Sortir la tête

Naître n’est jamais facile. J’en sais quelque chose : je suis moi-même né un jour. En Cévennes, cet événement prend pourtant une dimension particulière, surtout si on considère le point de vue des parents. Suivons le cas d’un jeune couple cévenol innocent. Apprenant qu’ils sont enceints, ils commencent par par rêver pendant quelque jours : du bonheur à venir, de la famille qui va se construire. Puis émergent des questions plus pratiques, comme par exemple « Voyons, où allons-nous faire naître ce bébé ? ». Alors, après un rapide tour d’horizon des possibilités, surprise : aucune maternité à moins d’une heure et demi de route. Diable, pas simple ça ! Cela fait beaucoup d’allers-retours en perspective sur les turbulentes petites routes cévenoles, pour aller à la rencontre d’une sage-femme, suivre l’évolution de cette affaire…  Avec un ventre qui ira s’arrondissant, des contractions peut-être sur la fin… pas bon, ça, pas bon ! Et puis, il y a autre inquiétude : ça ne sera pas un peu risqué, le jour J, de prendre la route ? Et si on n’arrive pas à temps ?

• Consigne: Poursuivez le texte sur les naissances en Cévennes à partir de sa dernière phrase.

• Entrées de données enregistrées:

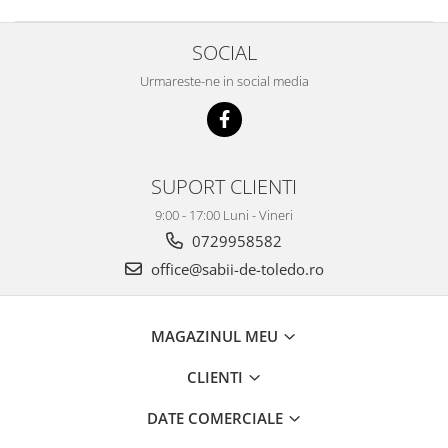
SOCIAL
Urmareste-ne in social media
SUPORT CLIENTI
9:00 - 17:00 Luni - Vineri
0729958582
office@sabii-de-toledo.ro
MAGAZINUL MEU
CLIENTI
DATE COMERCIALE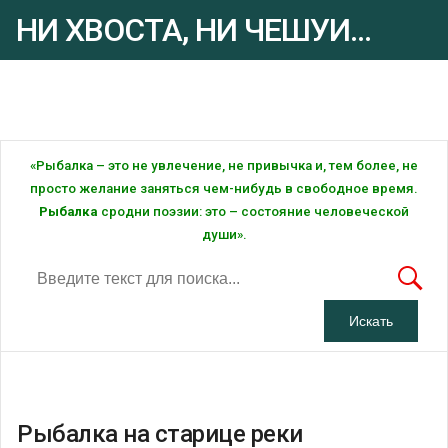
НИ ХВОСТА, НИ ЧЕШУИ...
Рыбалка - это ... Рыбалка!
«Рыбалка – это не увлечение, не привычка и, тем более, не
просто желание заняться чем-нибудь в свободное время.
Рыбалка
сродни поэзии: это – состояние человеческой
души».
Рыбалка на старице реки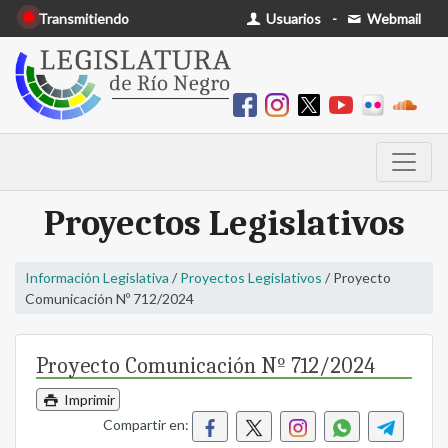
Transmitiendo
Usuarios
-
Webmail
Proyectos Legislativos
Información Legislativa
/
Proyectos Legislativos
/ Proyecto
Comunicación Nº 712/2024
Proyecto Comunicación Nº 712/2024
Imprimir
Compartir en: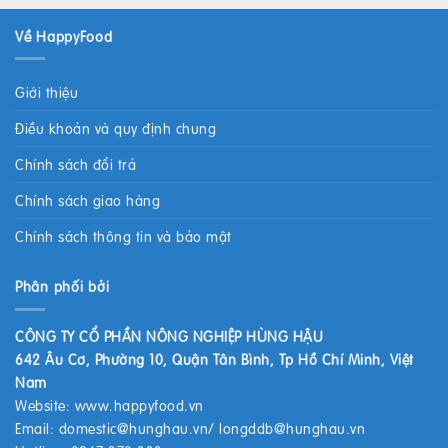
Về HappyFood
Giới thiệu
Điều khoản và quy định chung
Chính sách đổi trả
Chính sách giao hàng
Chính sách thông tin và bảo mật
Phân phối bởi
CÔNG TY CỔ PHẦN NÔNG NGHIỆP HÙNG HẬU
642 Âu Cơ, Phường 10, Quận Tân Bình, Tp Hồ Chí Minh, Việt
Nam
Website:
www.happyfood.vn
Email:
domestic@hunghau.vn
/
longddb@hunghau.vn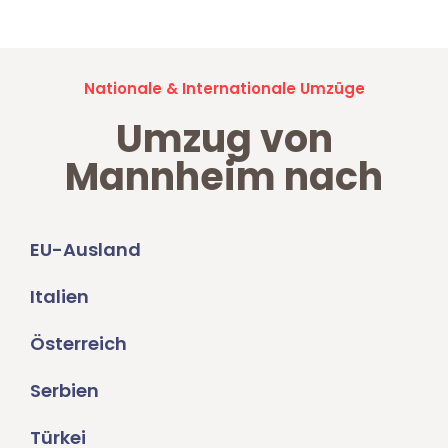
Nationale & Internationale Umzüge
Umzug von
Mannheim nach
EU-Ausland
Italien
Österreich
Serbien
Türkei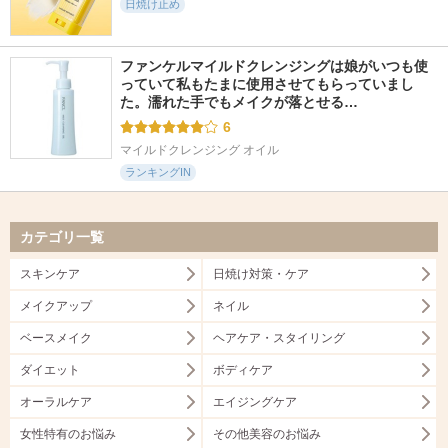
日焼け止め
ファンケルマイルドクレンジングは娘がいつも使
っていて私もたまに使用させてもらっていまし
た。濡れた手でもメイクが落とせる…
6
マイルドクレンジング オイル
ランキングIN
カテゴリ一覧
スキンケア
日焼け対策・ケア
メイクアップ
ネイル
ベースメイク
ヘアケア・スタイリング
ダイエット
ボディケア
オーラルケア
エイジングケア
女性特有のお悩み
その他美容のお悩み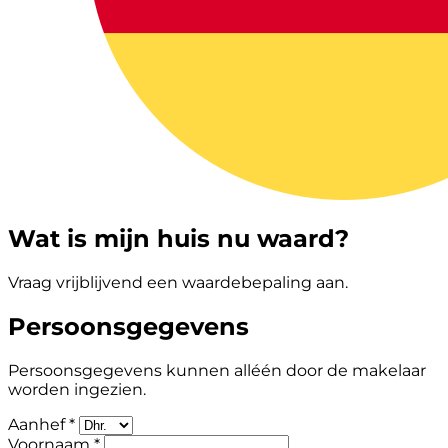
Wat is mijn huis nu waard?
Vraag vrijblijvend een waardebepaling aan.
Persoonsgegevens
Persoonsgegevens kunnen alléén door de makelaar
worden ingezien.
Aanhef *
Voornaam *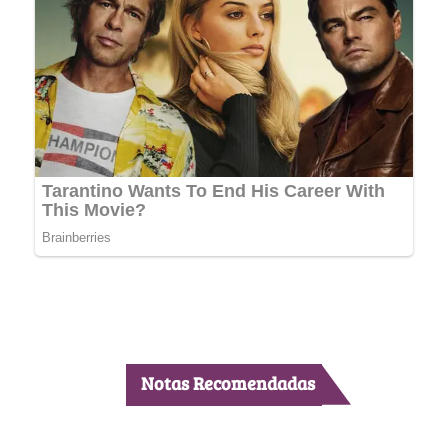
Notas Recomendadas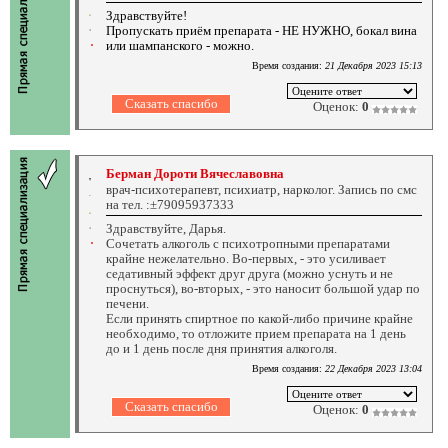
Здравствуйте!
Пропускать приём препарата - НЕ НУЖНО, бокал вина
или шампанского - можно.
Время создания:
21 Декабря 2023 15:13
Оценок:
0
Берман Дороти Вячеславовна
врач-психотерапевт, психиатр, нарколог. Запись по смс
на тел. :±79095937333
Здравствуйте, Дарья.
Сочетать алкоголь с психотропными препаратами
крайне нежелательно. Во-первых, - это усиливает
седативный эффект друг друга (можно уснуть и не
проснуться), во-вторых, - это наносит большой удар по
печени.
Если принять спиртное по какой-либо причине крайне
необходимо, то отложите прием препарата на 1 день
до и 1 день после дня принятия алкоголя.
Время создания:
22 Декабря 2023 13:04
Оценок:
0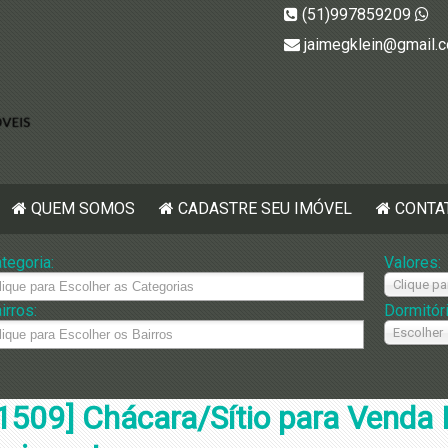
(51)997859209
jaimegklein@gmail.
QUEM SOMOS
CADASTRE SEU IMÓVEL
CONTA
tegoria:
Valores:
Clique pa
irros:
Dormitór
Escolher
1509] Chácara/Sítio para Venda 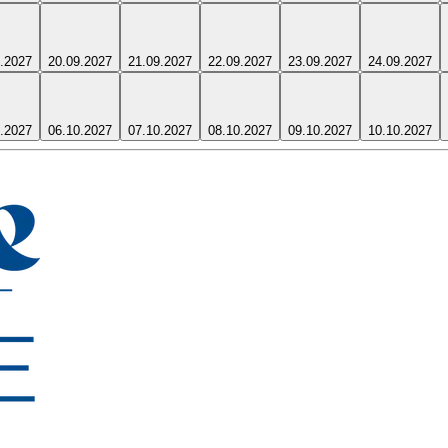
.2027
20.09.2027
21.09.2027
22.09.2027
23.09.2027
24.09.2027
.2027
06.10.2027
07.10.2027
08.10.2027
09.10.2027
10.10.2027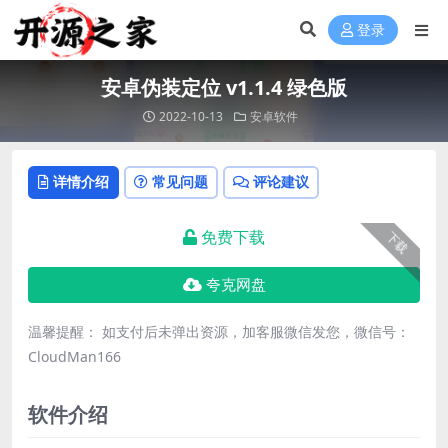
登录
安卓伪装定位 v1.1.4 绿色版
2022-10-13
安卓软件
详情介绍
常见问题
评论建议
免费下载
下载
夸克网盘
温馨提醒： 如支付后未弹出资源，加客服微信发您，微信号：
CloudMan166
软件介绍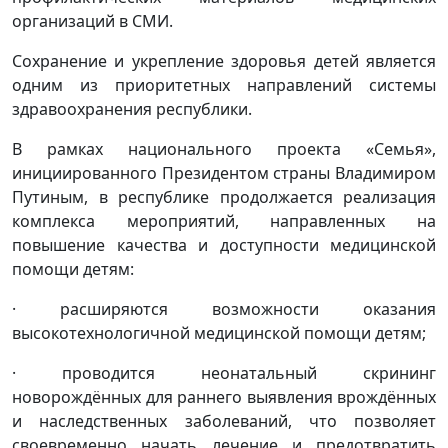
организаций в СМИ.
Сохранение и укрепление здоровья детей является
одним из приоритетных направлений системы
здравоохранения республики.
В рамках национального проекта «Семья»,
инициированного Президентом страны Владимиром
Путиным, в республике продолжается реализация
комплекса мероприятий, направленных на
повышение качества и доступности медицинской
помощи детям:
· расширяются возможности оказания
высокотехнологичной медицинской помощи детям;
· проводится неонатальный скрининг
новорождённых для раннего выявления врождённых
и наследственных заболеваний, что позволяет
своевременно начать лечение и предотвратить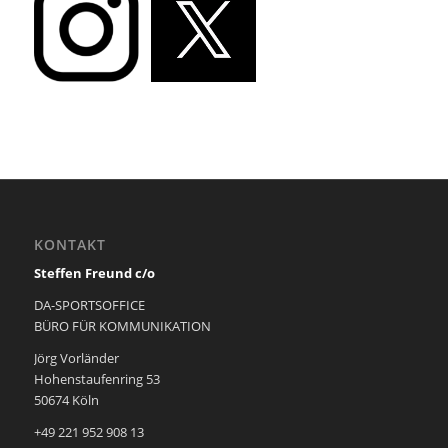
KONTAKT
Steffen Freund c/o
DA-SPORTSOFFICE
BÜRO FÜR KOMMUNIKATION
Jörg Vorländer
Hohenstaufenring 53
50674 Köln
+49 221 952 908 13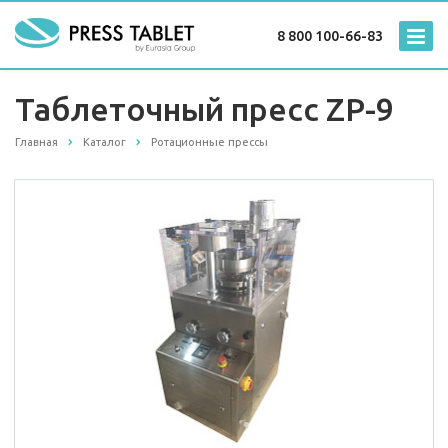
8 800 100-66-83
Таблеточный пресс ZP-9
Главная
Каталог
Ротационные прессы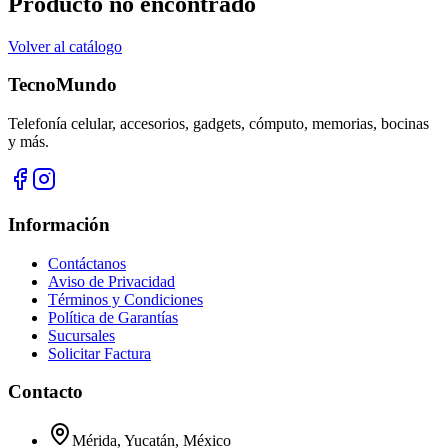
Producto no encontrado
Volver al catálogo
TecnoMundo
Telefonía celular, accesorios, gadgets, cómputo, memorias, bocinas
y más.
Información
Contáctanos
Aviso de Privacidad
Términos y Condiciones
Política de Garantías
Sucursales
Solicitar Factura
Contacto
Mérida, Yucatán, México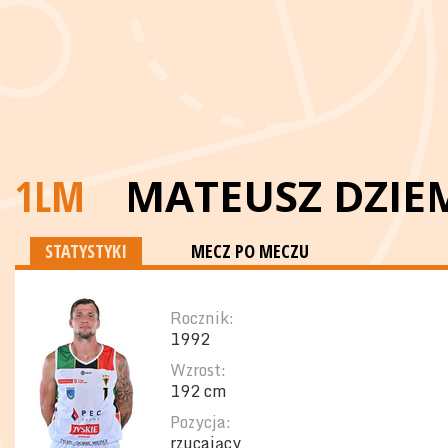
1LM
MATEUSZ DZIE
STATYSTYKI
MECZ PO MECZU
Rocznik:
1992
Wzrost:
192 cm
Pozycja:
rzucający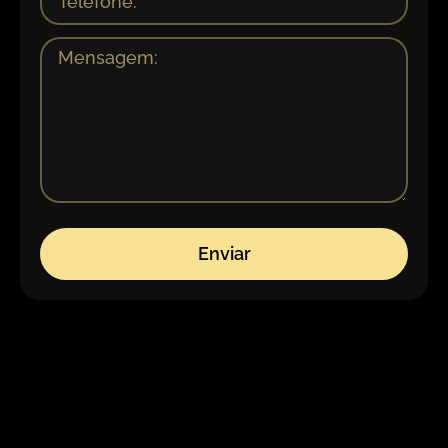
Enviar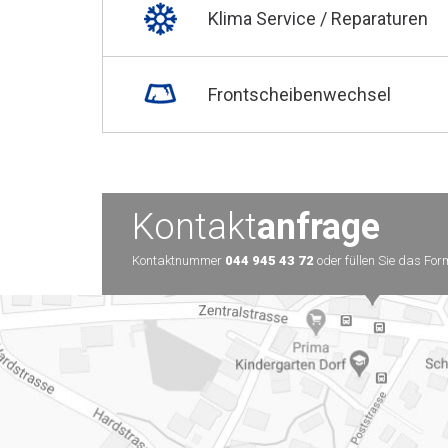
Klima Service / Reparaturen
Frontscheibenwechsel
Kontakt
anfrage
Kontaktnummer
044 945 43 72
oder füllen Sie das For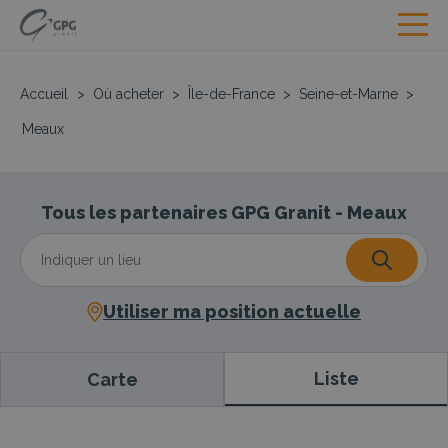
Accueil
>
Où acheter
>
Île-de-France
>
Seine-et-Marne
>
Meaux
Tous les partenaires GPG Granit - Meaux
Utiliser ma position actuelle
Liste
Carte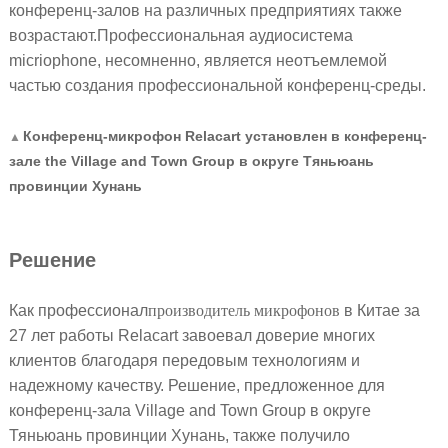
конференц-залов на различных предприятиях также
возрастают.Профессиональная аудиосистема
micriophone, несомненно, является неотъемлемой
частью создания профессиональной конференц-среды.
Конференц-микрофон Relacart установлен в конференц-
▲
зале the Village and Town Group в округе Тяньюань
провинции Хунань
Решение
Как профессионал
производитель микрофонов
в Китае за
27 лет работы Relacart завоевал доверие многих
клиентов благодаря передовым технологиям и
надежному качеству. Решение, предложенное для
конференц-зала Village and Town Group в округе
Тяньюань провинции Хунань, также получило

• Réponse:
Autrefois, diront les nostalgiques, c’était plus simple : on allait toquer chez la vieille du coin, elle arrivait avec deux serviettes propres, mettait une bassine d’eau à bouillir sur le fourneau et zou, c’était géré vite fait bien fait, en famille. En plus la nouvelle maman pouvait retourner aux champs le lendemain ! Mais quelque part entre les deux guerres, cette pratique a commencé à décliner pour disparaître totalement vers les années 70. Ca n’était pas très grave, me direz-vous, car l’on ne naissait plus guère dans nos contrées. Les parturientes locales ont pris l’habitude de rejoindre les rares et lointaines maternités de Mende ou d’Alès, comme partout en France. Personne ne réfléchissait à procéder autrement. Trop compliqué, trop risqué.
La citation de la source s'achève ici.